[Assignment] Locate each line below that includes "succulent" and reproduce it.

____

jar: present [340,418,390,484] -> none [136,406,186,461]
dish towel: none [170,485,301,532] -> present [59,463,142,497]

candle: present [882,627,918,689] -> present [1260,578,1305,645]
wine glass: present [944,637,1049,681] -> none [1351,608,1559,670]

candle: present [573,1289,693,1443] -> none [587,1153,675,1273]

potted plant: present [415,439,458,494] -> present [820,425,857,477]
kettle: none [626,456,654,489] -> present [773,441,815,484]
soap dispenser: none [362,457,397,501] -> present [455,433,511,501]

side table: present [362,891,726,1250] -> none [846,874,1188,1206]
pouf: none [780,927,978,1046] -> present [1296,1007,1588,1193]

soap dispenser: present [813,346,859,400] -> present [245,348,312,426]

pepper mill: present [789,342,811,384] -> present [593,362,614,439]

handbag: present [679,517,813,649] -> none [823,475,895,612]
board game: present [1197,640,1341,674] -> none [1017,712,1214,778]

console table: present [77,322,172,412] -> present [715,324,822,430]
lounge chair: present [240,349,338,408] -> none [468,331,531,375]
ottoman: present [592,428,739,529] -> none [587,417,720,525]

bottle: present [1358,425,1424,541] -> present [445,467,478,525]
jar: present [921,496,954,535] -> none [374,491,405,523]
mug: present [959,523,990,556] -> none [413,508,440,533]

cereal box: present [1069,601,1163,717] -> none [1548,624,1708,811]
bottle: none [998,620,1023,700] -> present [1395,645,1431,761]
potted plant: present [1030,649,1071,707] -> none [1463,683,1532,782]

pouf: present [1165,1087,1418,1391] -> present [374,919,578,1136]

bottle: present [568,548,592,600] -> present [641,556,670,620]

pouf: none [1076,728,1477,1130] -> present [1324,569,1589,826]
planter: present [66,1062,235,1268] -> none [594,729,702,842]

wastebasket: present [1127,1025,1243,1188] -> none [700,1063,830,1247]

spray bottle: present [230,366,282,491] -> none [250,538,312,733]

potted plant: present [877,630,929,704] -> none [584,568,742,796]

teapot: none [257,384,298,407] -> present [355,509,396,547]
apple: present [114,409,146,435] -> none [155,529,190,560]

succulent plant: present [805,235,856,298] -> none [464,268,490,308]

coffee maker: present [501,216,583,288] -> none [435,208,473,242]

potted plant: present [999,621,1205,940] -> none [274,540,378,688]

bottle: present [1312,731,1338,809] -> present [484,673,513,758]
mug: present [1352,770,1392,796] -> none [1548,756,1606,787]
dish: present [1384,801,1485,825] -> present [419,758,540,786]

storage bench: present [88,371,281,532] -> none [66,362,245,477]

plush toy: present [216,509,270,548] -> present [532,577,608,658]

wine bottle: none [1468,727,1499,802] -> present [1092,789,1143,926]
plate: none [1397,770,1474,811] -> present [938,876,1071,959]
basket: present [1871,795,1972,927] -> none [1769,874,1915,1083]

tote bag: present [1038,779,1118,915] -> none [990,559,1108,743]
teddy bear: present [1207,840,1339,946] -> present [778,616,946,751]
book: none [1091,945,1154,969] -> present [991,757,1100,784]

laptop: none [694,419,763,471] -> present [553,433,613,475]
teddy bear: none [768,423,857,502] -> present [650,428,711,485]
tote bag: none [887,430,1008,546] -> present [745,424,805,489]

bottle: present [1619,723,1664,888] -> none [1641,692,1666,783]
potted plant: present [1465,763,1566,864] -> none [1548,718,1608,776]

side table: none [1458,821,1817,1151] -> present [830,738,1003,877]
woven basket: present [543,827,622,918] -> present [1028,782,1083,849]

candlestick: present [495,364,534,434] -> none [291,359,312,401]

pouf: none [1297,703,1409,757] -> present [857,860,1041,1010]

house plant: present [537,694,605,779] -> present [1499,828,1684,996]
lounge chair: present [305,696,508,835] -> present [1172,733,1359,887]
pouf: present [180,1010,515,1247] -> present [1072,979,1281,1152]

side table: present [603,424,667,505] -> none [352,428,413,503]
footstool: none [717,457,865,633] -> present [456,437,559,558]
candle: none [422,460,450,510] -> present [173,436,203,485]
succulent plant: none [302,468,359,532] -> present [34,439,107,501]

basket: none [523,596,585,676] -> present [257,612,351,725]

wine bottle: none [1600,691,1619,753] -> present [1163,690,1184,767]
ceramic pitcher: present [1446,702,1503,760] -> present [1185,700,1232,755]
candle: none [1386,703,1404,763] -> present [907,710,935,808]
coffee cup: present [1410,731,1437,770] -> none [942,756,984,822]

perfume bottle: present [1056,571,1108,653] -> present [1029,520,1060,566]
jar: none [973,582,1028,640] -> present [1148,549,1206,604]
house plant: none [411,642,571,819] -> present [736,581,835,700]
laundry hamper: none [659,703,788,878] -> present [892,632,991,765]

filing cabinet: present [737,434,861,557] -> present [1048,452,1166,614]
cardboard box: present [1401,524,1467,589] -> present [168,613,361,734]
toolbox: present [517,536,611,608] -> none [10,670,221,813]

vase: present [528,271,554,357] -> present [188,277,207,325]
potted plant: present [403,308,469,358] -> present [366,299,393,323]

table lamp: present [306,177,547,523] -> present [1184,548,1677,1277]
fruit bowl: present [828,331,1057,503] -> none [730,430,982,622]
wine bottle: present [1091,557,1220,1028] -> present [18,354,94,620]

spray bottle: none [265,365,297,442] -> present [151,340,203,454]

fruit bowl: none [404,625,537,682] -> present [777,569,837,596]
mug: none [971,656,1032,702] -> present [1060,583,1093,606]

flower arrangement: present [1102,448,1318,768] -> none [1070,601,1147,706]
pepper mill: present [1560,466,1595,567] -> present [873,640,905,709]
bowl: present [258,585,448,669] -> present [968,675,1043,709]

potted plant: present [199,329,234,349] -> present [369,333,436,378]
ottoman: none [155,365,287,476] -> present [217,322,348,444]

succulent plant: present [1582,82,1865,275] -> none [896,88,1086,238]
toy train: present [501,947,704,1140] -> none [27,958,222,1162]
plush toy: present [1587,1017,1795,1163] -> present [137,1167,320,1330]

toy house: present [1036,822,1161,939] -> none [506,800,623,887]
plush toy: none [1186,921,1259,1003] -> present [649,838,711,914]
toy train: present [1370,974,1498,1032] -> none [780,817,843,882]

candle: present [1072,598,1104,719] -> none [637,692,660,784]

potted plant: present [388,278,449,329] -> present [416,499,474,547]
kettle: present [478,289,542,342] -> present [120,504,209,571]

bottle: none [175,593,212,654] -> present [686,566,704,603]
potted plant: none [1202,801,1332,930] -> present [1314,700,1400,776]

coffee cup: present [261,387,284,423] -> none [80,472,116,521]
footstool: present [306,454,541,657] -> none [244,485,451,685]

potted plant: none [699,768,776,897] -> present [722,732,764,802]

____

[Result of this exercise]
succulent plant: present [805,235,856,298] -> none [464,268,490,308]
succulent plant: none [302,468,359,532] -> present [34,439,107,501]
succulent plant: present [1582,82,1865,275] -> none [896,88,1086,238]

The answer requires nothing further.